There’s a saying that I’m sure many of us have heard before: “You have to love yourself before you can love someone else.” It’s problematic in many senses, but I didn’t realize until recently how much I had adopted that mindset. I don’t seek out romantic relationships for fear that I will not be seen as an ideal partner. It made me wonder just how many people are feeling the same way.

After a lot of thought and an uncomfortable journey into the depths of my own insecurities, I began to despise the statement “you have to love yourself before you can love someone else” more and more. Right off the bat, it implies that self-love is a concrete destination to which we can travel. Once you have “achieved” it, then you can try loving someone else. In reality, every single person struggles with something that they may not love about themselves. It’s a journey from which no one is exempt.  If we are waiting until the end of that journey, then, well, it seems like we would all be single forever, right?
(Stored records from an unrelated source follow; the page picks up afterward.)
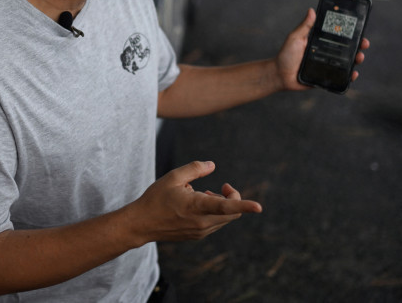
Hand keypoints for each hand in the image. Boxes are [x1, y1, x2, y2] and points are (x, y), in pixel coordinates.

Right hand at [128, 161, 261, 243]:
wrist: (141, 224)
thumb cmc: (156, 198)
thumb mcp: (173, 177)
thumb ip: (195, 169)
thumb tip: (212, 165)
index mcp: (196, 206)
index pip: (226, 206)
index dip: (244, 205)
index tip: (259, 207)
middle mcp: (202, 222)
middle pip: (232, 212)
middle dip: (233, 197)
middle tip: (222, 186)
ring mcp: (200, 231)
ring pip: (225, 218)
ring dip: (223, 205)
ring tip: (203, 194)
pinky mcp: (197, 235)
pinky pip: (216, 223)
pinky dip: (215, 212)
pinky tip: (198, 204)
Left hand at [275, 8, 369, 90]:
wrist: (279, 75)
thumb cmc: (286, 55)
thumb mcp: (295, 38)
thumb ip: (304, 26)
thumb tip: (311, 10)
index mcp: (321, 42)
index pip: (339, 37)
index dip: (351, 33)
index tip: (359, 28)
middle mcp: (327, 53)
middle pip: (347, 49)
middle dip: (359, 46)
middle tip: (364, 43)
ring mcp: (328, 66)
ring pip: (347, 63)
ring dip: (356, 60)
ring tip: (360, 57)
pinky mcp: (326, 77)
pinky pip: (341, 77)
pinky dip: (349, 76)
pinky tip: (353, 74)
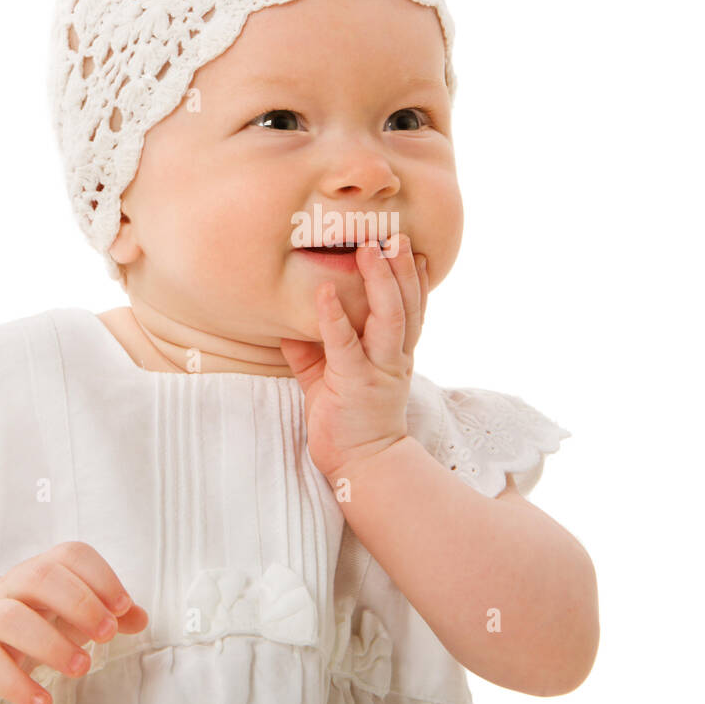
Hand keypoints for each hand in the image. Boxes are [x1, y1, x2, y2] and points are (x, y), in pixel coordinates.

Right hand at [0, 540, 147, 703]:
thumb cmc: (36, 617)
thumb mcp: (74, 611)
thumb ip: (110, 613)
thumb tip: (140, 618)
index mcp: (44, 568)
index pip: (71, 555)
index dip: (101, 577)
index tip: (123, 607)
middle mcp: (13, 586)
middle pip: (40, 578)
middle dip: (80, 604)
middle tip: (107, 634)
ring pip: (11, 618)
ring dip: (51, 644)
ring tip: (82, 667)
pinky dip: (18, 686)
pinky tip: (44, 701)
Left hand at [279, 233, 428, 480]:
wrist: (362, 467)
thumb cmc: (347, 422)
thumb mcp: (329, 378)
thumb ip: (315, 348)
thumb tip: (290, 322)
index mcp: (395, 355)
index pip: (411, 309)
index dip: (414, 279)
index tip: (413, 249)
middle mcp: (394, 358)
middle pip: (407, 304)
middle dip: (402, 268)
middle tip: (395, 236)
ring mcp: (379, 370)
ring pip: (389, 316)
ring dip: (380, 280)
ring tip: (369, 250)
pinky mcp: (355, 384)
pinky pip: (346, 345)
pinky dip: (334, 318)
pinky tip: (323, 293)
Even though I’m still in the midst of a very complicated self-love process, I feel love for people. I feel love for my friends, my family, my pets. I think limiting our idea of love to romantic love is harmful, and I, like many others, am just beginning to realize this.

This is not to say that anyone should settle for anything less than what they deserve simply because they are in a complicated stage of their self-love journey. It’s more to say that we shouldn’t stop ourselves from looking for love, no matter how much we think we don’t deserve it.

I truly believe everyone should work on loving themselves and should prioritize their self-love before anything else. But don’t make the mistake of thinking you cannot love someone until you love yourself. Finding the things that are holding us back from living as our most authentic, whole selves sucks and takes time, but it may help us go from “you have to love yourself before you can love someone else” to “I deserve love no matter where I am in my self-love journey.”